Ingredients for 4 servings:
- 3 large potatoes, approx. 300 g
- 1 onion(s)
- 1 zucchini
- 1 eggplant(s)
- 1 can coconut milk, approx. 400 ml
- 1 can tomato(s), chopped, approx. 400 g
- Chili, finely chopped, optional
- 1 tbsp, heaped curry paste, red
- 1 handful of dates, approx. 8 dates
- 1 handful of cashew nuts, approx. 40 g
- 1 tbsp coconut oil or other oil
- 1 jar water, see tip
- salt and pepper
Instructions
Working time approx. 10 minutes; Cooking/baking time approx. 15 minutes; Total time approx. 25 minutes
savory with a slightly sweet note
Peel the onions and potatoes and cut them into approximately 1 cm cubes (important for the potatoes so they cook faster).

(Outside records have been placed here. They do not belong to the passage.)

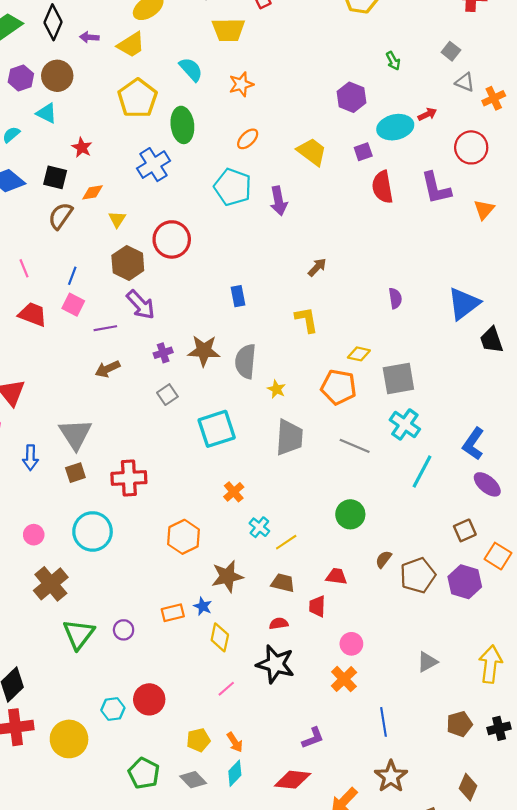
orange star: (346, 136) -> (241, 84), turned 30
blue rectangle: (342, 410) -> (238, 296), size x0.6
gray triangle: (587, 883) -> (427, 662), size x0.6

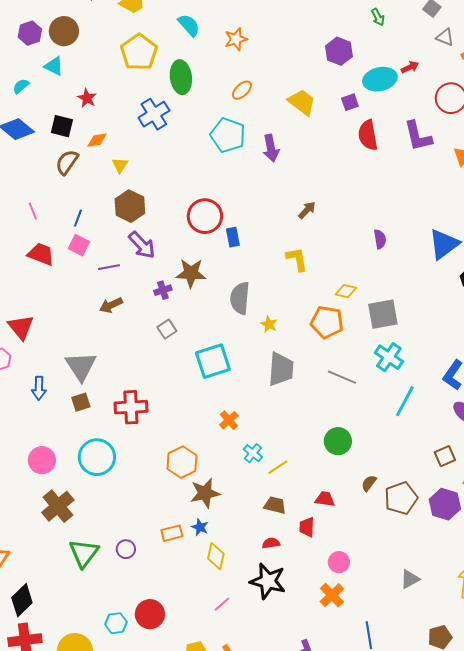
red circle: (172, 239) -> (205, 216), moved
brown star: (204, 351) -> (191, 273), moved
pink circle: (34, 535) -> (42, 460), size x1.4
brown star: (227, 576) -> (205, 493), moved

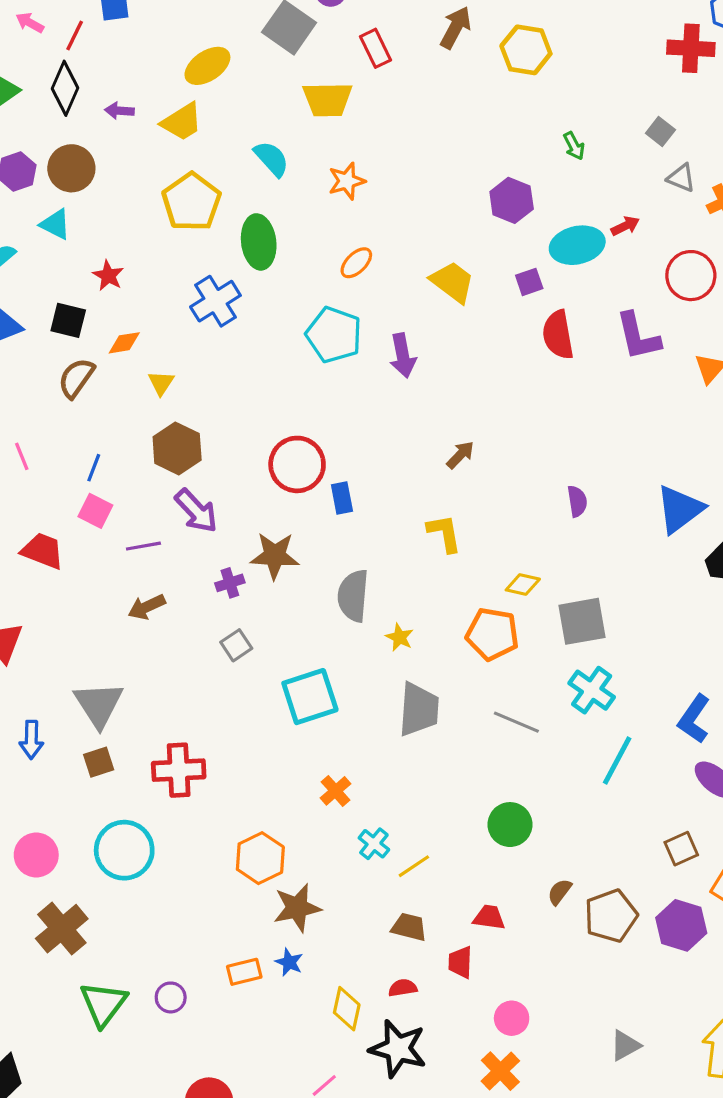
red trapezoid: (41, 254) -> (43, 551), moved
yellow diamond: (216, 556) -> (347, 1009), moved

Add coconut oil or another oil to a large pan. Briefly fry the onion and potato cubes. If you like it spicier, you can also chop dried chilies and fry them with the onion. Then add the curry paste, a little salt, and enough water to almost cover the potatoes. Simmer for about 10 minutes. Meanwhile, dice the eggplant and zucchini. After 10 minutes, add the diced vegetables, coconut milk, chopped tomatoes, and a little salt to the pan. Simmer for another 5 minutes. Meanwhile, chop the dates and cashews. Finally, season with pepper and salt and add the dates and cashews. Tip: It’s better to use a little less water and add a little more gradually so the curry doesn’t become too watery. Approx. 375 kcal per serving.